» **How to complete this task**
Each line in the entries below that holds the string "where" is to be listed.

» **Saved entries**
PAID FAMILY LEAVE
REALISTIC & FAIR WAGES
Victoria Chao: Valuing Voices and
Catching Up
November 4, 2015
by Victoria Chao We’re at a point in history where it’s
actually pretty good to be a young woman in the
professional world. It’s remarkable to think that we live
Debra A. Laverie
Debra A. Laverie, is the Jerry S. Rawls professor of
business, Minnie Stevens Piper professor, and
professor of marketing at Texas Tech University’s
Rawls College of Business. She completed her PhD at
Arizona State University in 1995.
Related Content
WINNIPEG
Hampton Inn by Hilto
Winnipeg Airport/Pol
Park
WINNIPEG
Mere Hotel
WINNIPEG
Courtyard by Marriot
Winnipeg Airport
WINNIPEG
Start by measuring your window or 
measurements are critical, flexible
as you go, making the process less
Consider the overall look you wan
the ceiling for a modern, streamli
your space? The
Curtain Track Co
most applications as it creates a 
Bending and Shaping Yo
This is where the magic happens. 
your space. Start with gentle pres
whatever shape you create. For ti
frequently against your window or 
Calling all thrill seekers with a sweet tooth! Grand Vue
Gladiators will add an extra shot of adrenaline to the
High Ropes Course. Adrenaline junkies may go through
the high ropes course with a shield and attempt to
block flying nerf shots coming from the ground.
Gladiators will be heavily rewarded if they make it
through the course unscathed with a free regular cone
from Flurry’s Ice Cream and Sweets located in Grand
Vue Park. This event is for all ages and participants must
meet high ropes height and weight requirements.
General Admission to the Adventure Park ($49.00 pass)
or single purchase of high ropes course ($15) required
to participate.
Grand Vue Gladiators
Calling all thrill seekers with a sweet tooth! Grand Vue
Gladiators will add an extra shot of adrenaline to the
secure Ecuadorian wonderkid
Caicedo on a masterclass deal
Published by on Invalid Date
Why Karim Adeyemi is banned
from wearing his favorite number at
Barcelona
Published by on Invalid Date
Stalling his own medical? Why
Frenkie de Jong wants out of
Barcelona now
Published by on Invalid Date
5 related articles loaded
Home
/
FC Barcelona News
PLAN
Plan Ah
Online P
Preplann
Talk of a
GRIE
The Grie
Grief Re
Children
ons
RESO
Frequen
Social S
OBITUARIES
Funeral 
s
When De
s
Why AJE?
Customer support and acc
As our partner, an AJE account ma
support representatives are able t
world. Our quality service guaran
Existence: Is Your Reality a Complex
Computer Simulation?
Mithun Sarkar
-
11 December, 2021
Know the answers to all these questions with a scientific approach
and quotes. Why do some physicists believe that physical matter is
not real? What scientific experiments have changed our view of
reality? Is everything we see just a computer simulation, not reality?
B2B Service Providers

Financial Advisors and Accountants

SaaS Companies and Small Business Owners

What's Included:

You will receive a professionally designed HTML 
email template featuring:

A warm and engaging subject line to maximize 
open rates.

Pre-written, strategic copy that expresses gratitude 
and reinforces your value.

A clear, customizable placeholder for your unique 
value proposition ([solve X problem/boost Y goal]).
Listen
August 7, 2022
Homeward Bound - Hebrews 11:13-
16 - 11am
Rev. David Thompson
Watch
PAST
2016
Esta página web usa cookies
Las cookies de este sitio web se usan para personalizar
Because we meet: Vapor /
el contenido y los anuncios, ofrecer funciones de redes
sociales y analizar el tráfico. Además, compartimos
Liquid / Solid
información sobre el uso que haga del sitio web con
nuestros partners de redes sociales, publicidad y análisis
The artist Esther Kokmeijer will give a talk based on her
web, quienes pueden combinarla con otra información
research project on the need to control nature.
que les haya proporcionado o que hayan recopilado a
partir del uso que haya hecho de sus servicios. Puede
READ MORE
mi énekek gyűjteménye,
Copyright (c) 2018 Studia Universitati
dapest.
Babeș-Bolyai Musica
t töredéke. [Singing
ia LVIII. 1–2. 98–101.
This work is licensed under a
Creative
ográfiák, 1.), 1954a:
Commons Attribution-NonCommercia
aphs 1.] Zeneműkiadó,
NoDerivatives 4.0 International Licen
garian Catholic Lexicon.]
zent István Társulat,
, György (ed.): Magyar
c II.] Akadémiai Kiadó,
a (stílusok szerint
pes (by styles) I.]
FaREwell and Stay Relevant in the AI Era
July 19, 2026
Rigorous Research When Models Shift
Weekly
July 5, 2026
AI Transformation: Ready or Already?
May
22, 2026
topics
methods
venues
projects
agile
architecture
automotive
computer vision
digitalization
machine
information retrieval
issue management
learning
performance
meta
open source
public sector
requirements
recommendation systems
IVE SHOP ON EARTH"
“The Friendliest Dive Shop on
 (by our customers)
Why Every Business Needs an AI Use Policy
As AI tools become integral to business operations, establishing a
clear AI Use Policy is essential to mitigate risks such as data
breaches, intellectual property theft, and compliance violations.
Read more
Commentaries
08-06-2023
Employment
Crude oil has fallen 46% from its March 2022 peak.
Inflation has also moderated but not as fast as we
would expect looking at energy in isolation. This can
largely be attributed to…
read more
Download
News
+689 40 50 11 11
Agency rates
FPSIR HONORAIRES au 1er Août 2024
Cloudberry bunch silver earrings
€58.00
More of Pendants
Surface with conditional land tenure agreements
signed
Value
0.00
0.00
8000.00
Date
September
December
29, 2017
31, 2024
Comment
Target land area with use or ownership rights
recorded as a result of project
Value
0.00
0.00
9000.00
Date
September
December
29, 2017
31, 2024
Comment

» **Result of this exercise**
by Victoria Chao We’re at a point in history where it’s
This is where the magic happens. 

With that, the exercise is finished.